Chris - How did you know they did that?

Carlos - Because we have molecular tools and looking at the structure of their DNA, we can establish the ancestry of the different groups of plants and by that ancestry we know which ones have evolved first, and which one descended from the previous ones.

Chris - How would I recognise a seagrass if I saw one?

Carlos - They are rather inconspicuous to us and they are just like grass! Our audience can probably see them when they walk around the beaches in low tide, and they would be plants anywhere from 4-5 cm in size up to 2 m length leaves.

Chris - How do they reproduce?

Carlos - They are flowering plants, so they reproduce sexually but all of them are clonal also.  They are able to produce many copies along the stem, called a rhizome, that lies horizontally on the sediment. And we also discovered that some of these plants - seagrasses - they are the largest and the longest-living organisms still present on Earth.  In the Mediterranean we found a set of particular clones that extended over more than 10 km of sea floor - so they were massive.  Many, many times the weight of Blue Whales and we also calculated their age to be about between 30,000 and 100,000 years old, the plants that we see living today.  So, they are very long-lived organisms and very large.

Chris - Given that these plants are very similar to grasses and cereals and rice which, let's face it, feeds the majority of humans on Earth: given those similarities, how can you exploit that, and what you've learned from the genome, to potentially turn these plants into food crops? Is that possible?

Carlos - Well that may be possible.  In fact, looking at the use of these plants by different cultures, at least two of the sixty species have been used, and are being used by some cultures as a source of food and staples.

Chris - Already?

Carlos - Already, yes.  One of them is eelgrass.  This produces seeds that are very similar to rice and Seri Indians in Baja California, they traditionally harvest these seeds and use them in the same way that we use rice today.  And another plant that grows in Southeast Asia and that one produces very large seeds that have the shape and the size of a nut...

Chris - Are they any good?  Do they taste nice?

Carlos - Actually, I have eaten them and they are quite nice.  And they are harvested and also eaten by people in the Philippines and other regions in Southeast Asia.

Chris - So we could, potentially, sort of increase that as a food source.  But what about, also, borrowing from biology and taking the knowledge these plants have evolved to tolerate those environments, and bringing that back into land dwelling plants, given the close relationship, to confer the ability to grow in really quite poor soils or salt dominated soil?

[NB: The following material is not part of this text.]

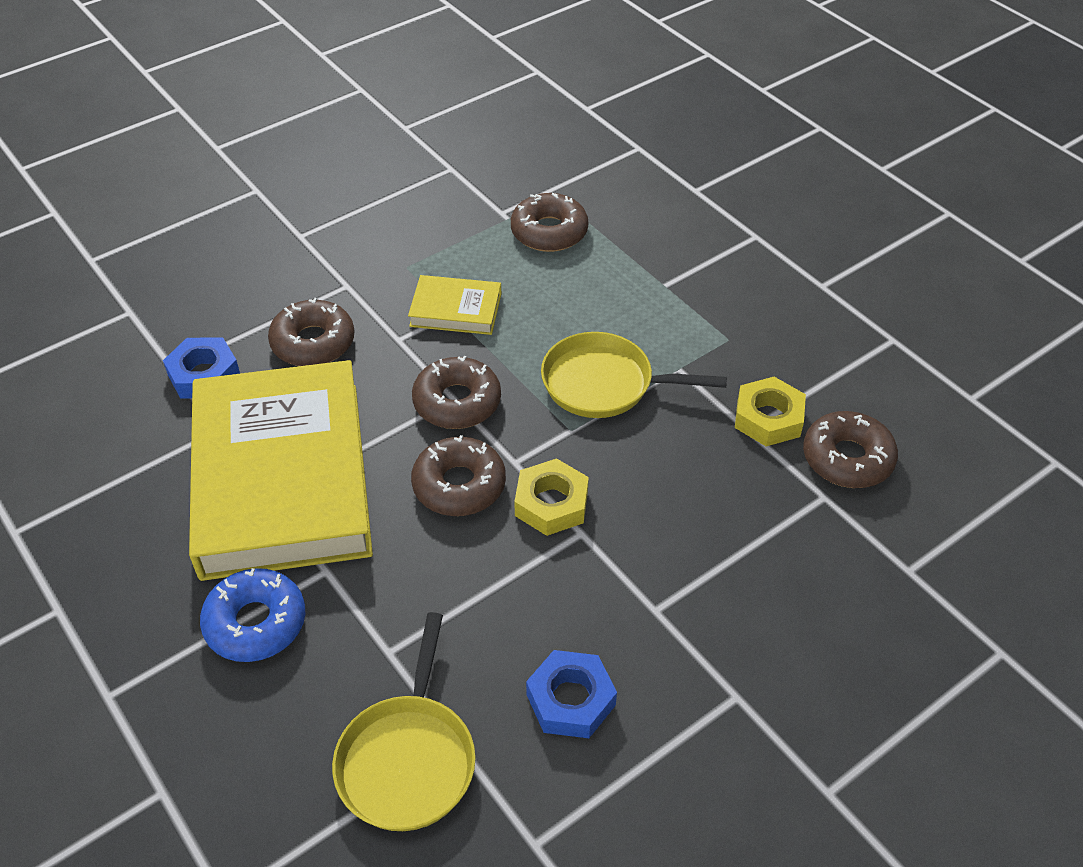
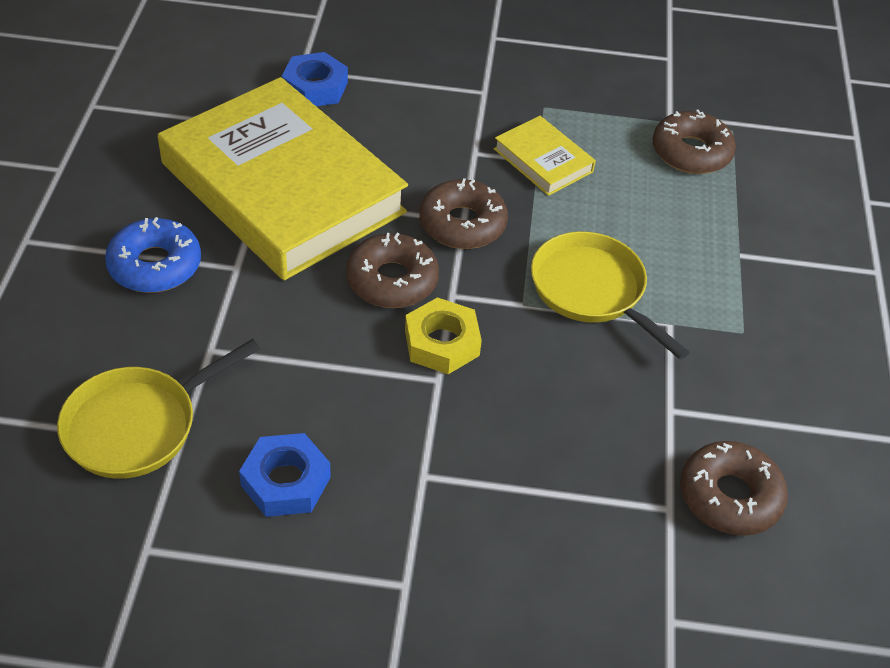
camera: 40 degrees right, 0 degrees up
yellow book [189,360,373,581] -> yellow book turned 75 degrees counterclockwise [158,77,408,280]
brown donut [268,298,354,366] -> none
yellow nut [735,377,806,446] -> none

Carlos - Yes. So, indeed, that was one of the drivers of our research was to try to understand how these plants were able to cope with full strength seawater and grow in full strength seawater.  So we could then transfer these mechanisms to some of the crop plants, and the candidate target plant will be rice because rice is also an aquatic plant, and if we will look at the family tree of higher plants, rice is actually very close to seagrass.  So now that we have discovered seagrass are able to cope and grow in full strength seawater, we are hoping that we might be able to find ways in which we can assist rice to be able to be grown in increasingly brackish, perhaps all the way to full strength seawater, and alleviate the pressures on freshwater resources that are capping already and will constrain in the future the capacity to produce food to feed an increasing population on Earth.